Thursday's warnings by the ministers of police and state security were followed the next day by acts of defiance by South African newspapers, which published pictures of President Jacob Zuma's rural retreat.

The ministers said that the homes of former presidents, pictures of which we publish here, are also national key points.

On Thursday, at a press briefing on a cabinet meeting, Police Minister Nathi Mthethwa said that publishing pictures of Zuma's homestead was against the law and anyone who continued to do so would face the "full might" of the law. State Security Minister Siyabonga Cwele echoed his colleague's warning.
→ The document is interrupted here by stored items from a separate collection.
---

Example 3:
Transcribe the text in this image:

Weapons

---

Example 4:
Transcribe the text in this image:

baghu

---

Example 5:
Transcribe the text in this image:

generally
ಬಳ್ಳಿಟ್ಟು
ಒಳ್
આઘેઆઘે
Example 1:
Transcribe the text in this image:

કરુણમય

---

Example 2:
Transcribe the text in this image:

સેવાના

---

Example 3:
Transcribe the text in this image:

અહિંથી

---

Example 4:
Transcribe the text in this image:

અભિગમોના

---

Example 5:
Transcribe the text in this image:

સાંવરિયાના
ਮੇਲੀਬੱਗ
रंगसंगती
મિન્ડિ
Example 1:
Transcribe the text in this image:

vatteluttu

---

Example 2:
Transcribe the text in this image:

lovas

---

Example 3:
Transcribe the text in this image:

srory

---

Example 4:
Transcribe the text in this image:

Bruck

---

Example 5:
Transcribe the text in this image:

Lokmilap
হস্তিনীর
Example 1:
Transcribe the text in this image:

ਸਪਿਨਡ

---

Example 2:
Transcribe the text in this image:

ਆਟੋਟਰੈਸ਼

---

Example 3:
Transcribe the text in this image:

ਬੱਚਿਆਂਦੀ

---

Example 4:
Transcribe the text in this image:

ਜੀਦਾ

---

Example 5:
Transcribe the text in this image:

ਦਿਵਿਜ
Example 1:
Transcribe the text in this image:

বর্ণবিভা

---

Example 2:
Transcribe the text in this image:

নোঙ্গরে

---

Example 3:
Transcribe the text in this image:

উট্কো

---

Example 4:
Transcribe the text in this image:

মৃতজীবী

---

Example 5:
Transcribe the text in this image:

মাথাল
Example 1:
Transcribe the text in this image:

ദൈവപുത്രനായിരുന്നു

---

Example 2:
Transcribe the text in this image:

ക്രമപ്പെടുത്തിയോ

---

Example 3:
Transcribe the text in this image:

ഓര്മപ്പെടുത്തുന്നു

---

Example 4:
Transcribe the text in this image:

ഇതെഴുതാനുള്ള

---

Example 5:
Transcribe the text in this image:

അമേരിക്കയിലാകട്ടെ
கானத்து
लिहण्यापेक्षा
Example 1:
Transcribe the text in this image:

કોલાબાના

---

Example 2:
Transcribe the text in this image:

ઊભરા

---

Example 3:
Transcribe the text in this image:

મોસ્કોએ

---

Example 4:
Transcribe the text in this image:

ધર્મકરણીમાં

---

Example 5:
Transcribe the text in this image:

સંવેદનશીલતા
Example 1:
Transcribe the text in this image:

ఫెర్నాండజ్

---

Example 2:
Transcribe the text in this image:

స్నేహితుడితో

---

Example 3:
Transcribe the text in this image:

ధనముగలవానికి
On Friday, however, the government said the ministers' statements had been "misconstrued": the media were welcome to publish pictures of Nkandla but not allowed to "zoom in" on security features.

Media lawyer Dario Milo said the government's retreat from Mthethwa's initial statement was "a better reflection of the legal position under section 10 of the National Key Points Act of 1980".

This section of the apartheid-era law states that anyone who "furnishes in any manner whatsoever any information relating to the security measures, applicable at, or in respect of any national key point ... without being legally obliged or entitled to do so, or without the disclosure or publication of the said information being empowered by or on the authority of the minister ... shall be guilty of an offence".

Anyone found guilty in terms of the act would be liable to a fine not exceeding R10000 or three years' imprisonment.

Mthethwa declared Nkandla a national key point in 2010.

Milo said the publication of Nkandla pictures - including aerial photographs - was not a contravention of the law.

"The aerial shots don't relate to security measures at the national key point," he said.

"You will only contravene if you know that the picture you have taken [features] information related to a security measure and that the security measure is a genuine security measure in that it would undermine national security if such information about it is revealed," said Milo.

The South African National Editors' Forum vowed to continue publishing photographs of Nkandla, saying that it was in the public interest to do so.

The forum accused the ministers of "using security laws to avoid accounting to the public on the Nkandla upgrades".

Thursday's threats followed the spat between the ministers and public protector Thuli Madonsela over the release of her report on the upgrades at Nkandla.

Madonsela has said that she will release her report in January.

At the same post-cabinet media briefing in Pretoria on Thursday, Public Works Minister Thulas Nxesi revealed that the cost of upgrading Nkandla had risen to R208-million to date. Last year the government announced that the upgrades to Zuma's private home had cost R206-million.